Heidi a de l’avenir

Je n’ai jamais lu le roman de Johanna Spyri. Ayant grandi en Italie, j’ai eu droit à une resucée italienne de l’histoire, transposée dans le Val d’Aoste, mais j’étais alors une petite citadine qui savait à peine distinguer une vache d’un mouton et tout ce lyrisme rustique m’a laissée assez froide. Plus tard, j’ai croisé sur mon chemin, à différentes occasions, le dessin animé japonais et la chansonnette yodelisante, qui ne m’ont pas donné davantage envie d’approfondir le sujet. C’est dire que je ne m’attendais pas à boire du petit-lait (de chèvre) en emmenant, il y a quelques jours, une de mes petites-filles à Maienfeld, dans les Grisons, visiter «le village de Heidi».

Agréable surprise, l’accent est mis sur une reconstitution soignée et pas trop idéalisée de la vie en milieu alpestre vers la fin du XIXe siècle, avec juste ce qu’il faut de présence des personnages humains et animaux du livre pour accrocher l’imagination des enfants. Juste ce qu’il faut de technique, aussi, pour créer une atmosphère, par exemple la simulation d’un orage dans la montagne. Bonne destination pour une virée en famille, en ces temps de repli forcé à l’intérieur de nos frontières.

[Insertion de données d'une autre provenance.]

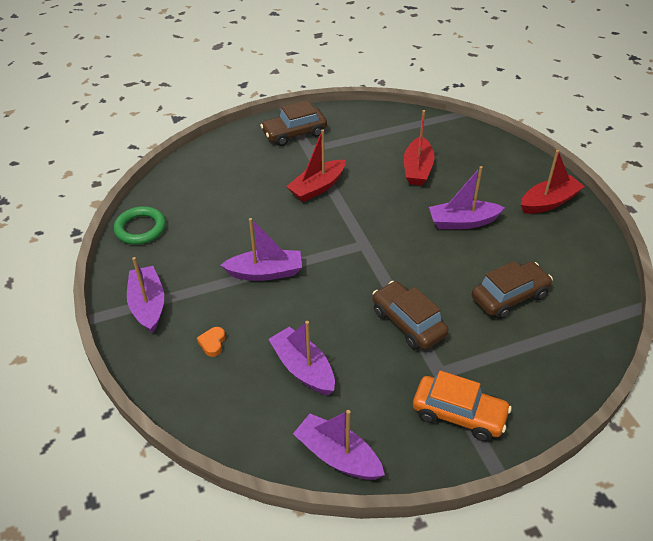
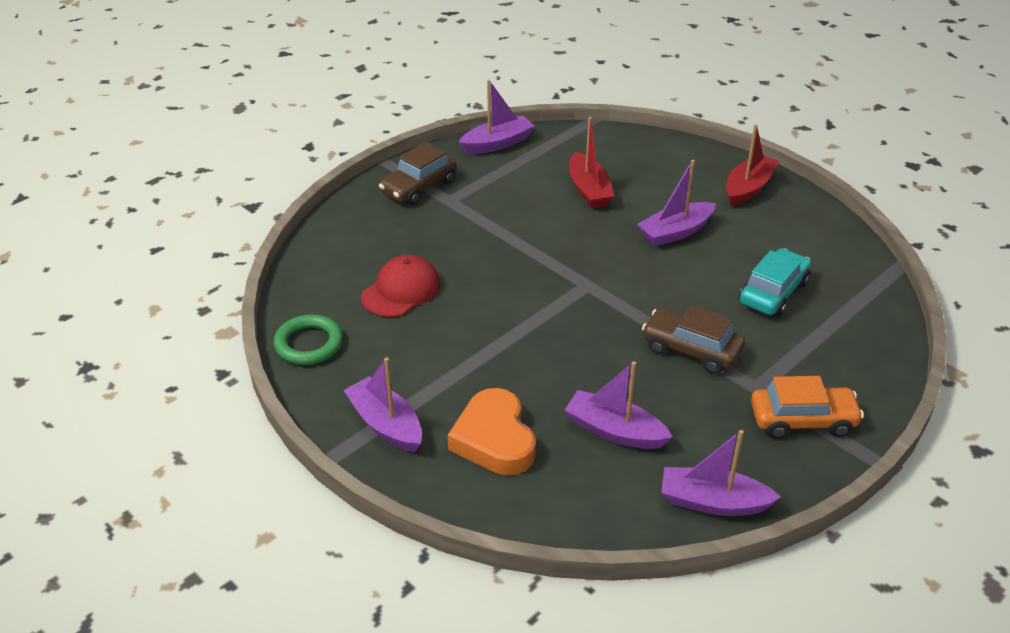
camera: 25 degrees left, 5 degrees down
(212, 343) = (494, 439): orange heart -> orange heart, size x2.44
(228, 208) = (401, 290): none -> red cap
(265, 272) = (499, 347): purple boat -> purple boat (497, 144)
(317, 187) = (490, 239): red boat -> none
(509, 297) = (773, 293): brown car -> turquoise car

Le soir à l’hôtel nous avons regardé sur l’ordinateur le film (helvético-allemand) d’Alain Gsponer, sorti à fin 2015. C’est, sauf erreur de ma part, le dernier en date inspiré de l’oeuvre de Johanna Spyri, et il est remarquable, pas seulement du fait de l’excellente prestation des deux acteurs principaux, Anuk Steffen (Heidi) et Bruno Ganz (le grand-père).

Le scénario de Petra Volpe (future réalisatrice de L’Ordre divin), délesté de toute rhétorique patriotique et religieuse, fait ressortir avec finesse l’originalité d’une histoire pour enfants dont la protagoniste est une fillette douée, ce qui était rare à l’époque de la sortie du livre (1880) et l’est resté bien longtemps après. Il met aussi en évidence le personnage de la grand-mère de Klara (l’amie allemande de Heidi), une femme sensible et intelligente, la seule qui comprend le heimweh de Heidi exilée à Francfort et l’encourage à suivre sa voie sans se plier aux conventions. Quant à l’amour de Heidi pour la montagne, il est présenté comme une passion forte et pas comme un cliché helvétique trop sucré.

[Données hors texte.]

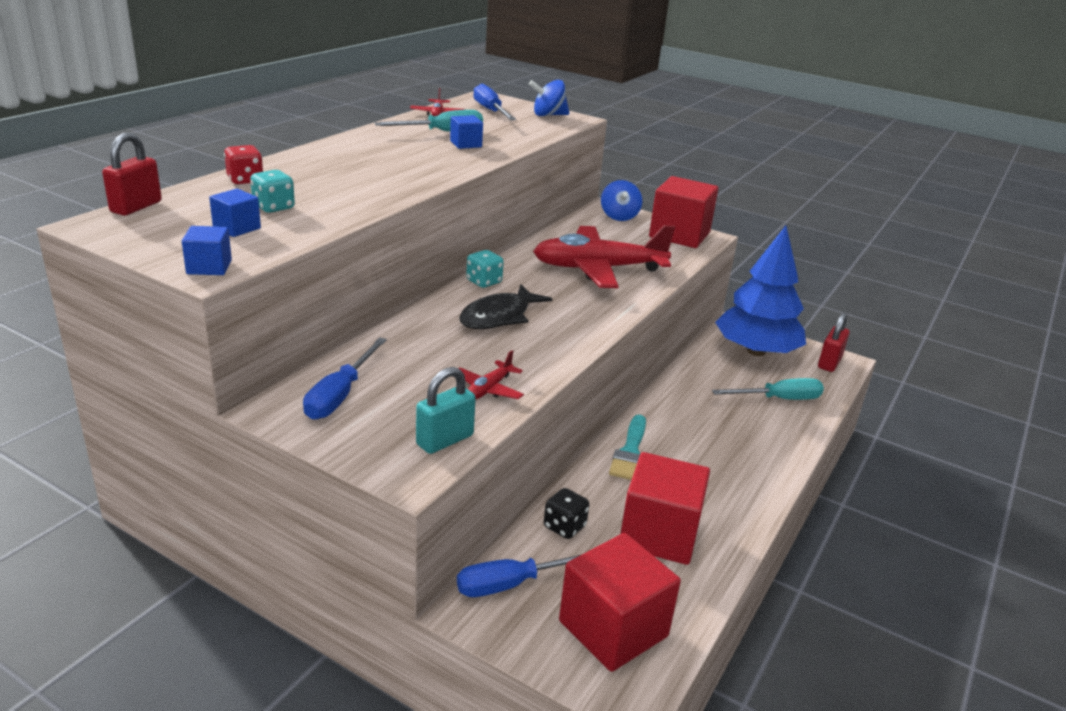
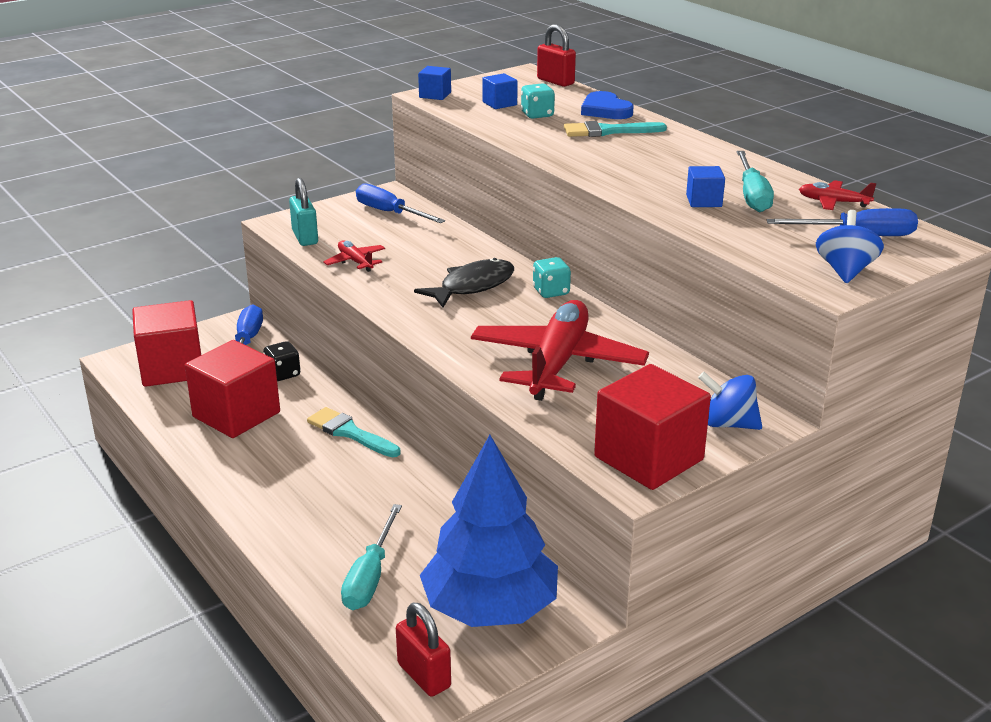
camera: 115 degrees right, 0 degrees up
(245, 180) = (605, 110): red dice -> blue heart
(315, 176) = (608, 131): none -> turquoise brush
(499, 317) = (472, 286): black fish -> black fish turned 75 degrees clockwise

J’ignore dans quelle mesure le traitement fait dans le film de ces deux thèmes – la valorisation des filles et des femmes et la puissance salvatrice d’un environnement sain – s’écarte des intentions de l’autrice du livre, mais peu importe. Il faut croire que le texte écrit par Johanna Spyri il y a 140 ans contenait le potentiel de réinterprétation qui caractérise les grandes œuvres. Aujourd’hui, on défile dans la rue pour revendiquer l’égalité des sexes et pour redonner à la nature, par-delà la vision romantique du passé, son statut de milieu vital. Heidi a de l’avenir.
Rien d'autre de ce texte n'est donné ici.